If you have been providing services or products to Federal agencies for some time, you probably know who also provides these services. If you are new to the Federal marketplace, you can check several contracts data bases, available at no cost, to see who has won certain types of contracts in your target agencies in the past. Federal contractors—particularly those concentrated in the Washington metropolitan area—are a small, tight-knit community who go to many of the same industry functions; there are few secrets. There is also a lot of migration from one firm to another in this industry, so you may have in your own organization people who have formerly worked for your competition. Make sure you track their experience and take advantage of this resident knowledge!

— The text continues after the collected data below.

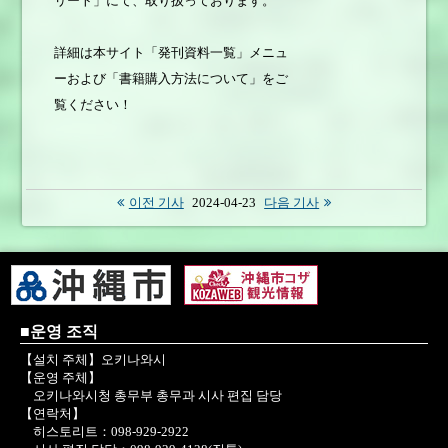
リート」にて、取り扱っております。
詳細は本サイト「発刊資料一覧」メニュ
ーおよび「書籍購入方法について」をご
覧ください！
이전 기사
2024-04-23
다음 기사
■운영 조직
【설치 주체】오키나와시
【운영 주체】
오키나와시청 총무부 총무과 시사 편집 담당
【연락처】
히스토리트：098-929-2922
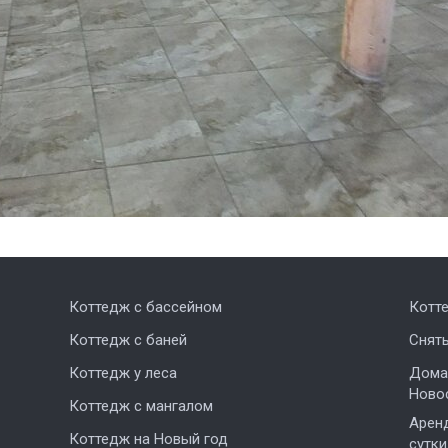
Коттедж с бассейном
Котт
Коттедж с баней
Снят
Коттедж у леса
Дома,
Ново
Коттедж с мангалом
Аренд
Коттедж на Новый год
сутки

If there is a bidder’s conference prior to an RFP release, make sure you attend. An interested parties list, usually the attendees at the bidder’s conference, is typically made available by the issuing agency. It is not necessarily an accurate list of your potential competition, but it helps.
SJ&A suggests developing a Competitor Database: building, documenting, and maintaining your research intelligence about them. At the start of every proposal, review your data carefully and identify what their strengths and weaknesses are.
One way to deal with our competition in a proposal is to decide what their strengths are and make sure you address them in your own proposal, subtly pointing out why your approach is better than the competition. As well, you can exploit their weaknesses, such as developing a Risk Mitigation Plan where you show a potential deficiency and how your firm can overcome it. You must do it subtly though: “bad-mouthing” the competition may alienate reviewers who might have a bias toward them. It’s just not good form.
We seem to have covered the bases in getting our proposal organized by covering the four first Cs, but we haven’t discussed Compelling yet. That is indeed a nebulous term but we will explore what it means in the next issue.